INPUT DATA =
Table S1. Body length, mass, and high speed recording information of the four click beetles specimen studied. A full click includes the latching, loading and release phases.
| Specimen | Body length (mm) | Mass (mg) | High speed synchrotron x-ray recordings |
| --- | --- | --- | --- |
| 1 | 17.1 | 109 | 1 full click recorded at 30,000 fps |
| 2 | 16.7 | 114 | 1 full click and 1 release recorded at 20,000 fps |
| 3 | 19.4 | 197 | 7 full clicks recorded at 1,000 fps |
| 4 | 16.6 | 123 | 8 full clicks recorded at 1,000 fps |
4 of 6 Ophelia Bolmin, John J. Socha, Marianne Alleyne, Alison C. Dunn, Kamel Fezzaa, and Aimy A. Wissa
--
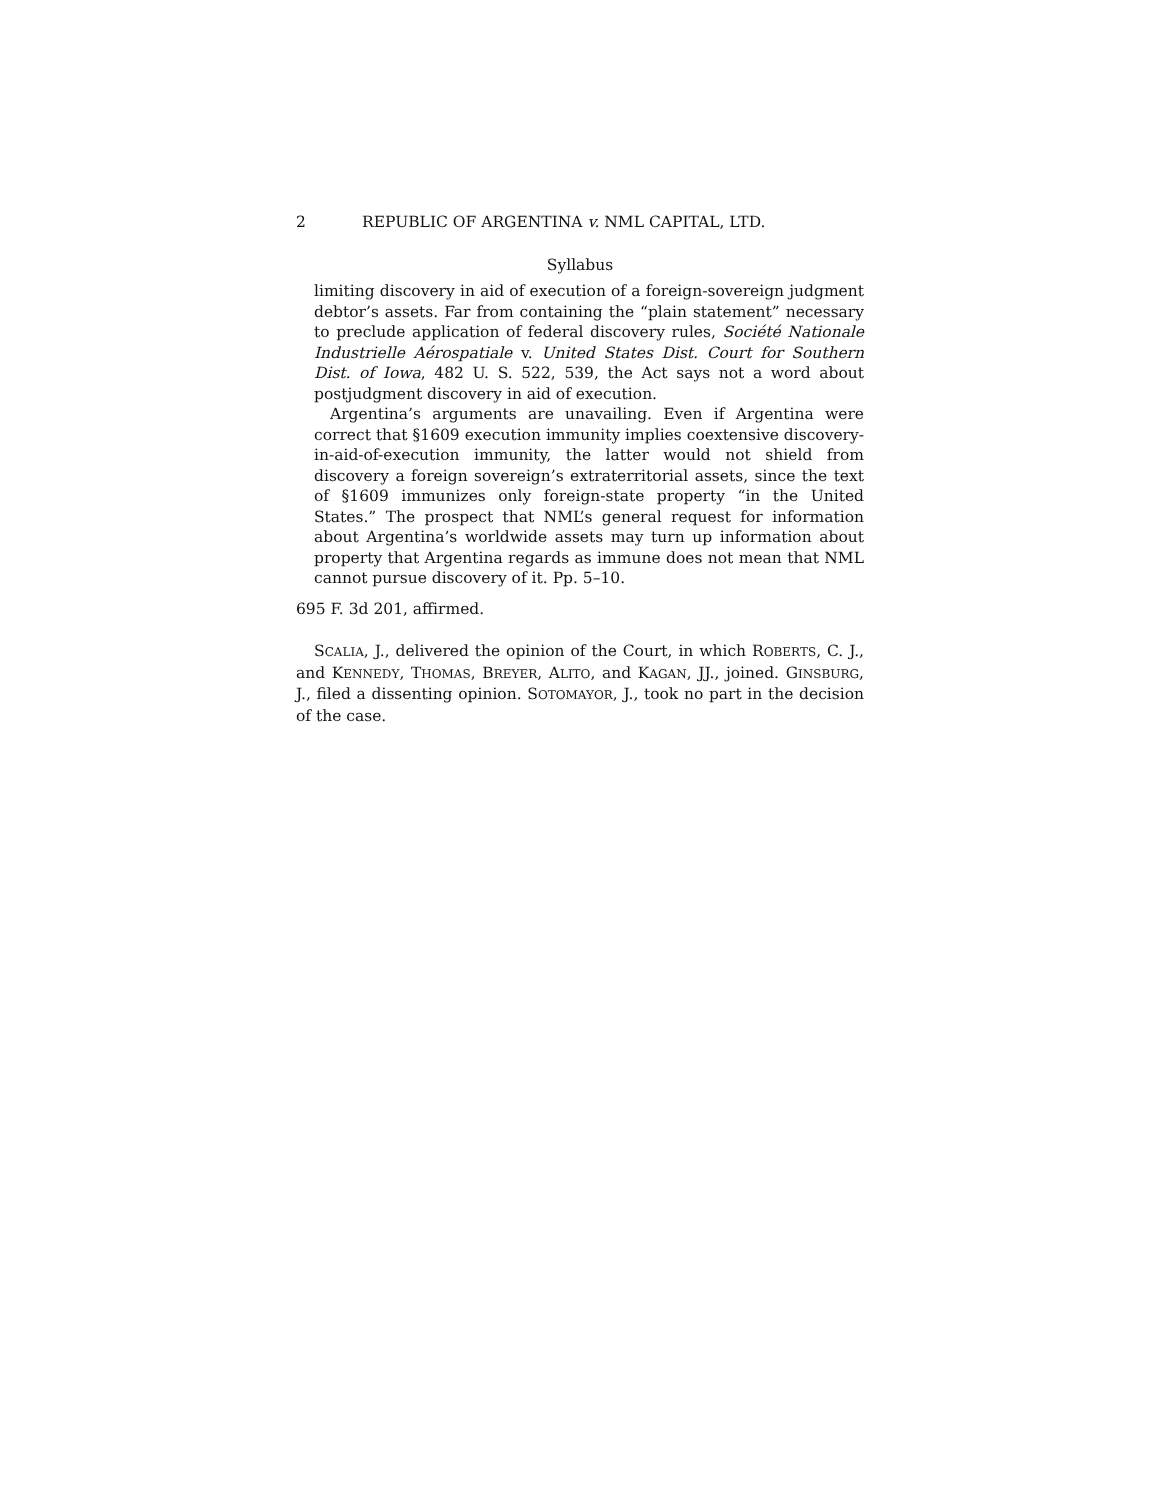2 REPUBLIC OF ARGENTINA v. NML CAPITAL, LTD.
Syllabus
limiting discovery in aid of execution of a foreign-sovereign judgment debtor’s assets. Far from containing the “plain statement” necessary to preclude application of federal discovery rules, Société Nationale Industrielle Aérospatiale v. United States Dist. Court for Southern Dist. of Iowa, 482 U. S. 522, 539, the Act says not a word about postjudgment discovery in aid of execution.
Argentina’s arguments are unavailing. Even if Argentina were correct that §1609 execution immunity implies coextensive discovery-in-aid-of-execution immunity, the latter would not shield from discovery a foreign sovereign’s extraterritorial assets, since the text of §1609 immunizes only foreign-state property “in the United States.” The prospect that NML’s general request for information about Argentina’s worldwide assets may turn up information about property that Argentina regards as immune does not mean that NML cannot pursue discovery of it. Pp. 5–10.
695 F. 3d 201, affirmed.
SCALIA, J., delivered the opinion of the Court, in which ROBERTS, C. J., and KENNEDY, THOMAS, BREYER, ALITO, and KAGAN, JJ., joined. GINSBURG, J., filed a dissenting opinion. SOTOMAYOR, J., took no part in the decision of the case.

WORK TASK = Could you restate word for word the lines above from the one containing "Table S1. Body" through the one containing "4 of 6 Ophelia", both included, and nothing else?

TASK RESULT =
Table S1. Body length, mass, and high speed recording information of the four click beetles specimen studied. A full click includes the latching, loading and release phases.
| Specimen | Body length (mm) | Mass (mg) | High speed synchrotron x-ray recordings |
| --- | --- | --- | --- |
| 1 | 17.1 | 109 | 1 full click recorded at 30,000 fps |
| 2 | 16.7 | 114 | 1 full click and 1 release recorded at 20,000 fps |
| 3 | 19.4 | 197 | 7 full clicks recorded at 1,000 fps |
| 4 | 16.6 | 123 | 8 full clicks recorded at 1,000 fps |
4 of 6 Ophelia Bolmin, John J. Socha, Marianne Alleyne, Alison C. Dunn, Kamel Fezzaa, and Aimy A. Wissa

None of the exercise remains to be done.